Paulina Pytka Virtual Environments Module 3 Architecture in the Digital Age - Design and Manufacturing Branko Kolarevic Briefly outline the various digital fabrication processes. Explain how you use digital fabrication in your design? The main forms of digital production discussed by Kolarevic include three-dimensional scanning, digital fabrication, two-dimensional fabrication, subtractive fabrication, additive fabrication and formative fabrication. Three dimensional scanning is the inverse of computer aided manufacturing. Essentially, a physical model is scanned to create a “point cloud” which then enables its translation into a digital model. Digital fabrication on its own corresponds to the capabilities of the manufacturing equipment. This means that designers are able to work more closely with the technologies that bring their designs to life. Two-dimensional fabrication, by contrast to three-dimensional fabrication, involves two-axis motion cutting such as that of laser cutters and water jets. Their major limitations concern the thickness of materials that they can cut through. Subtractive fabrication employs three-axis motion cutting to shape a solid piece of material into the desired form by a means of removing volume. Additive fabrication is the opposite. It involves incremental assembly of the layers that constitute the design. Finally, formative fabrication focuses on the concept of deformation whereby a shape can be transformed through the application of heat or steam to its material. The outcome is usually of a bent nature, exploiting the elasticity of a given material. The digital fabrication technique selected for my group’s design was two-dimensional as well as additive. In the fabrication of the panels, their underlying panel and fold concept meant that we wanted their three dimensional quality to emerge from manual folding techniques much like that in origami. Subsequently, the laser cutter was used only to ensure that each panel was identical so that a perfectly neat outcome could be achieved. Contrastingly, the way that the mounting piece was made could be described as being additively fabricated seeing as it involved wrapping the model in multiple layers of tape until a relatively thick and rigid form resulted.

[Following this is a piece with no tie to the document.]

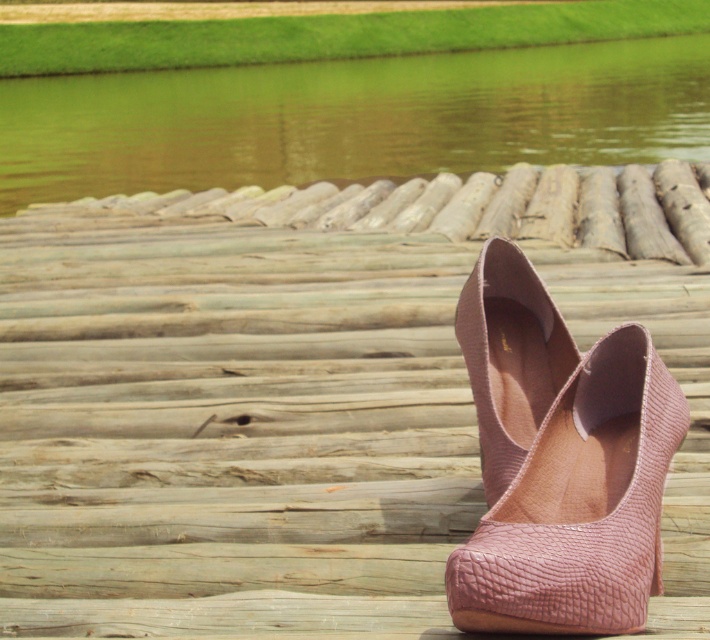
You are standing on the wooden dock and see the green water at upper center and the wooden log at center. Which object is located to the right side of the other?

The wooden log at center is located to the right side of the green water at upper center.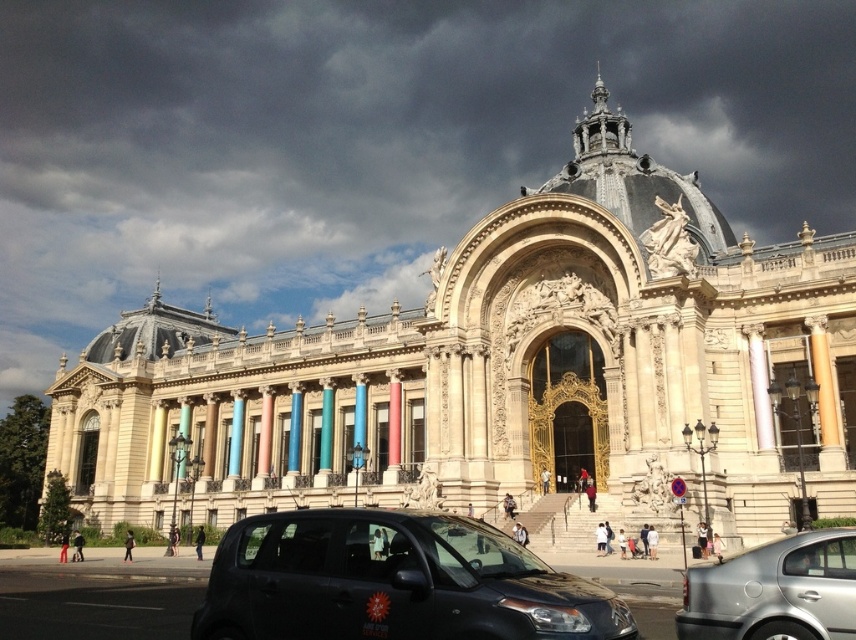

Digital fabrications: architectural and material techniques Lisa Iwamoto Describe one aspect of the recent shift in the use of digital technology from design to fabrication? How does the fabrication process affect your second skin project? Modelling three-dimensional forms digitally involves the use of NURBS and meshes. The use of NURBS has particularly revolutionised the degree of curvature that can be obtained within a design. Prior to their introduction, designers relied on meshes to approximate curving surfaces using geometric shapes. Essentially, the result was not necessarily perfectly smooth, however, this was controlled by the resolution of the tessellation. Buckminster Fuller’s geodesic domes illustrate the effectiveness of triangular shapes in approximating curvature. This inspired my group’s exploration of triangular based panels. Ultimately, it was discovered that a “Y” shape resembling the intersecting point of three triangles was most effective for creating a pattern that could mould to the contours of the human
body and thus, allow our panels to be precisely arranged.